Re: Indexes Fragmentation

Hello Rob,
    
    I now see I had misspelled the word tall for toll, anyways, if I    understood correctly, your reply implies there is no impact    whatsoever and there is no need to defrug indexes of the frequently    changing columns. 

Am I right?
 
Thank you!

 

Regards,

Arthur

 

---- Original Message ----
From: Robert Coli <rc...@eventbrite.com>
To: user <us...@cassandra.apache.org>
Sent: Mon, Sep 29, 2014 8:01 pm
Subject: Re: Indexes Fragmentation



On Sun, Sep 28, 2014 at 9:49 AM, Arthur Zubarev <ar...@aol.com> wrote:
There are 200+ times more updates and 50x inserts than analytical loads.

In Cassandra to just be able to query (in CQL) on a column I have to have an index, the question is what tall the fragmentation coming from the frequent updates and inserts has on a CF? Do I also need to manually defrug? 
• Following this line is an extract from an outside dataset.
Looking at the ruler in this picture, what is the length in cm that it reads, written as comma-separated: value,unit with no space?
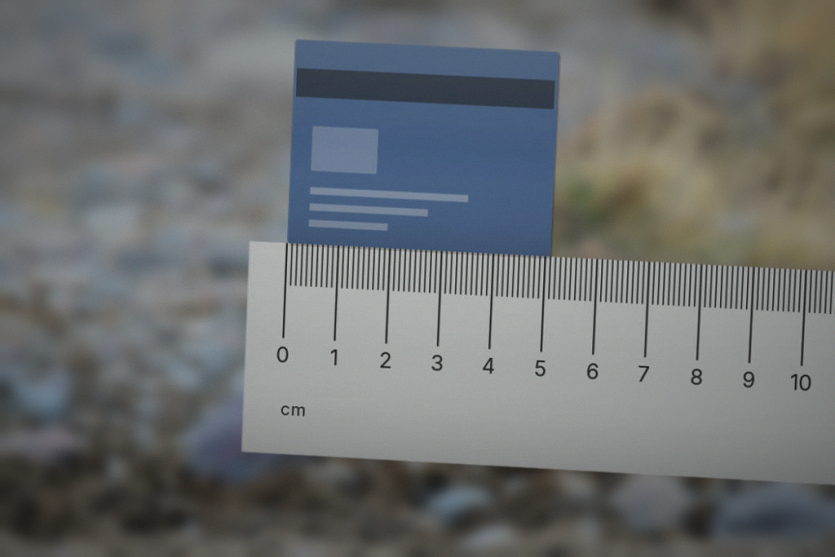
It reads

You have appeared to have just asked if maintaing indexes which have a high rate of change in a log structured database with immutable data files is likely to be more performant than maintaining them in a database with modify-in-place semantics.


"No."


=Rob





Re: Indexes Fragmentation

Posted by Robert Coli <rc...@eventbrite.com>.
On Fri, Oct 3, 2014 at 6:03 PM, Arthur Zubarev <ar...@aol.com>
wrote:

> I now see I had misspelled the word tall for toll, anyways, if I
> understood correctly, your reply implies there is no impact whatsoever and
> there is no need to defrug indexes of the frequently changing columns.
>

"Cases with lots of secondary indexes which have a lot of churn are not
well suited for a database with immutable datafiles which wants to be
accessed by Primary Key."

The fragmentation is really bad, because the data files are immutable and
you have a lot of churn. Probably don't do it?